**TASK TO CARRY OUT**
Within the records below, how many lines hold the word "Проведение"? Only the number should be returned.

□ □ □

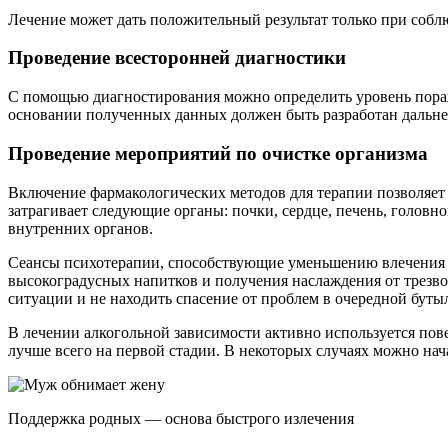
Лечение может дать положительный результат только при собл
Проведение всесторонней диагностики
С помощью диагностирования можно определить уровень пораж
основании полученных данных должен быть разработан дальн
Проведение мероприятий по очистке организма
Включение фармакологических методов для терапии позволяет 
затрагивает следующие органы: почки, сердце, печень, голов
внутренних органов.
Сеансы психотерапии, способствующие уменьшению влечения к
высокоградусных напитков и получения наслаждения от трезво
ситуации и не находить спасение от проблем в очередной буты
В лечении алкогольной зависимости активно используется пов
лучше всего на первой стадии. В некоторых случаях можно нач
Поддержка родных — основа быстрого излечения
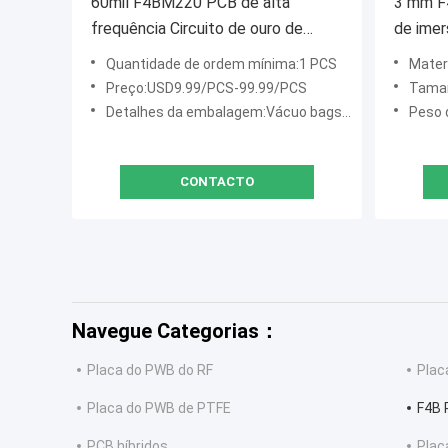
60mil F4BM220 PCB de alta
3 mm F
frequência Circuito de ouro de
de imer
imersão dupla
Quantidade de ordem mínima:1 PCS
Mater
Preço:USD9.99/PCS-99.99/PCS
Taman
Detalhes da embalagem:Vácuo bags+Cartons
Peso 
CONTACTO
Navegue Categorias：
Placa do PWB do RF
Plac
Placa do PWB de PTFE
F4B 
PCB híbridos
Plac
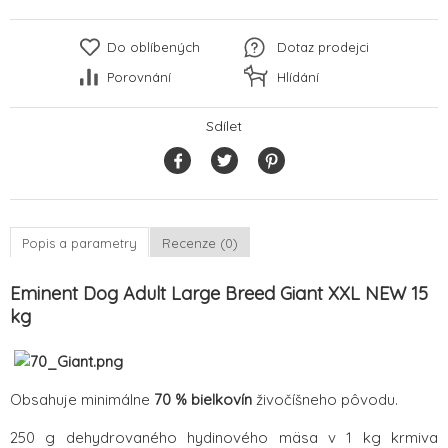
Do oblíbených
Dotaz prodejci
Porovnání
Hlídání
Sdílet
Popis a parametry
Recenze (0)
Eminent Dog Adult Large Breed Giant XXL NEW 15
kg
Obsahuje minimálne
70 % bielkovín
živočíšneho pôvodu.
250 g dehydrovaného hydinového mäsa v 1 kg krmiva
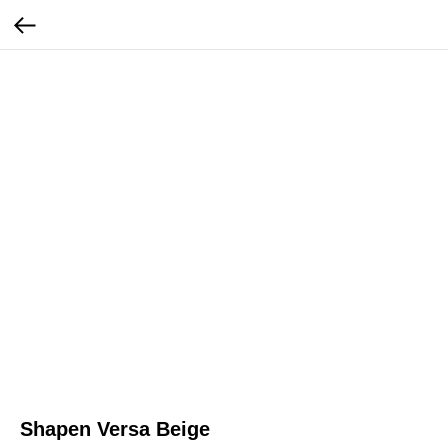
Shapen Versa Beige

□ □ □

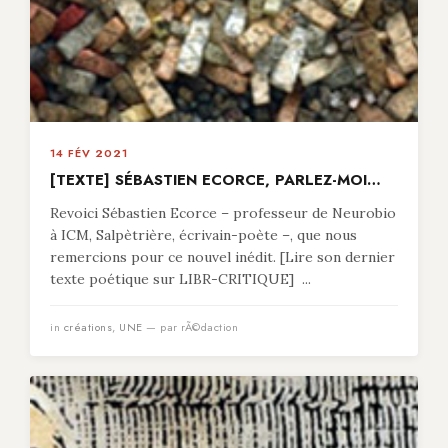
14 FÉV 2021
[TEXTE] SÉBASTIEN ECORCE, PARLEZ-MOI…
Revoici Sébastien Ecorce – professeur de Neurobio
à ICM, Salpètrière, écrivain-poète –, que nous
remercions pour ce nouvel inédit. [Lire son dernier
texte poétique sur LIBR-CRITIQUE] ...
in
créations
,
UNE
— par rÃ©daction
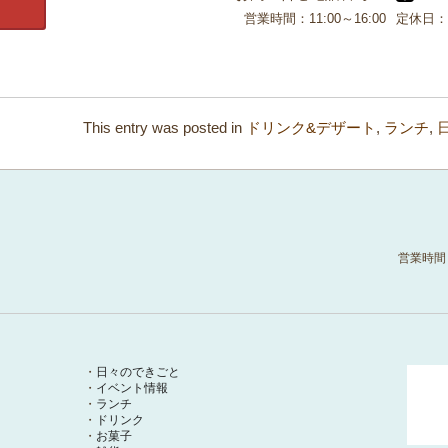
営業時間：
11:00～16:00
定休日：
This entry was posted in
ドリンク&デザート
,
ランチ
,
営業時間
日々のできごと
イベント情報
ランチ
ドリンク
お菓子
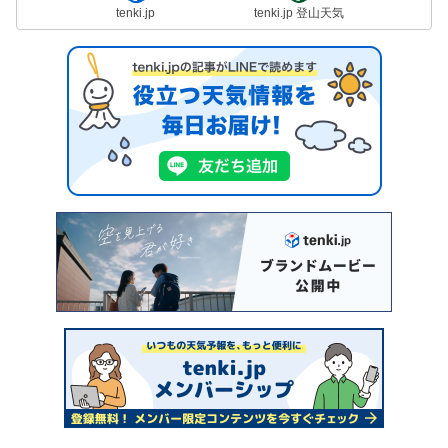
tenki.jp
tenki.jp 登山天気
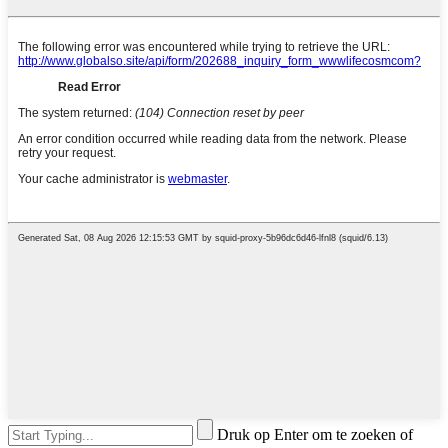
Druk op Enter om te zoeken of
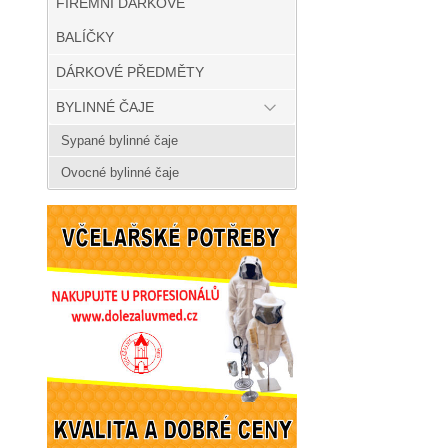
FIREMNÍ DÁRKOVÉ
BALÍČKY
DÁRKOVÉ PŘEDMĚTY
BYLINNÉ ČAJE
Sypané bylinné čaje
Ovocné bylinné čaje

□ □ □

**YOUR RESPONSE**
2